- _Exercise details_: Transcribe exactly the line that contains "City of Seattle Draft Regulations" and every line after it to the end of the entries, and nothing more.
• • • •
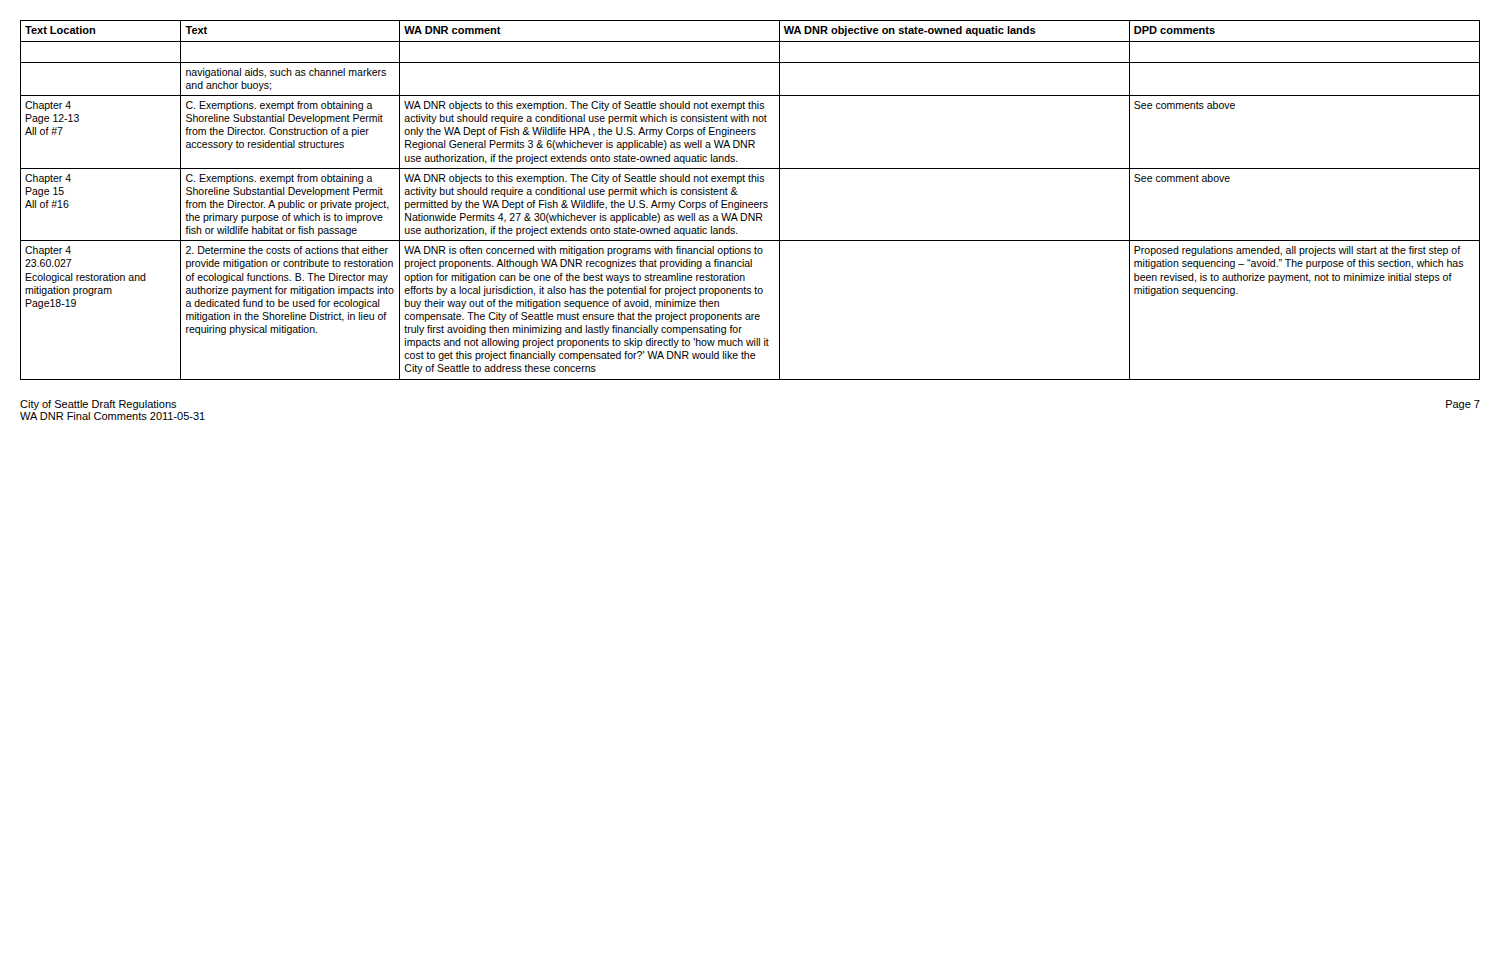| Text Location | Text | WA DNR comment | WA DNR objective on state-owned aquatic lands | DPD comments |
| --- | --- | --- | --- | --- |
| | navigational aids, such as channel markers and anchor buoys; | | | |
| Chapter 4 Page 12-13 All of #7 | C. Exemptions. exempt from obtaining a Shoreline Substantial Development Permit from the Director. Construction of a pier accessory to residential structures | WA DNR objects to this exemption. The City of Seattle should not exempt this activity but should require a conditional use permit which is consistent with not only the WA Dept of Fish & Wildlife HPA , the U.S. Army Corps of Engineers Regional General Permits 3 & 6(whichever is applicable) as well a WA DNR use authorization, if the project extends onto state-owned aquatic lands. | | See comments above |
| Chapter 4 Page 15 All of #16 | C. Exemptions. exempt from obtaining a Shoreline Substantial Development Permit from the Director. A public or private project, the primary purpose of which is to improve fish or wildlife habitat or fish passage | WA DNR objects to this exemption. The City of Seattle should not exempt this activity but should require a conditional use permit which is consistent & permitted by the WA Dept of Fish & Wildlife, the U.S. Army Corps of Engineers Nationwide Permits 4, 27 & 30(whichever is applicable) as well as a WA DNR use authorization, if the project extends onto state-owned aquatic lands. | | See comment above |
| Chapter 4 23.60.027 Ecological restoration and mitigation program Page18-19 | 2. Determine the costs of actions that either provide mitigation or contribute to restoration of ecological functions. B. The Director may authorize payment for mitigation impacts into a dedicated fund to be used for ecological mitigation in the Shoreline District, in lieu of requiring physical mitigation. | WA DNR is often concerned with mitigation programs with financial options to project proponents. Although WA DNR recognizes that providing a financial option for mitigation can be one of the best ways to streamline restoration efforts by a local jurisdiction, it also has the potential for project proponents to buy their way out of the mitigation sequence of avoid, minimize then compensate. The City of Seattle must ensure that the project proponents are truly first avoiding then minimizing and lastly financially compensating for impacts and not allowing project proponents to skip directly to 'how much will it cost to get this project financially compensated for?' WA DNR would like the City of Seattle to address these concerns | | Proposed regulations amended, all projects will start at the first step of mitigation sequencing – “avoid.” The purpose of this section, which has been revised, is to authorize payment, not to minimize initial steps of mitigation sequencing. |
City of Seattle Draft Regulations
WA DNR Final Comments 2011-05-31
Page 7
• • • •
- _Written solution_:
City of Seattle Draft Regulations
WA DNR Final Comments 2011-05-31
Page 7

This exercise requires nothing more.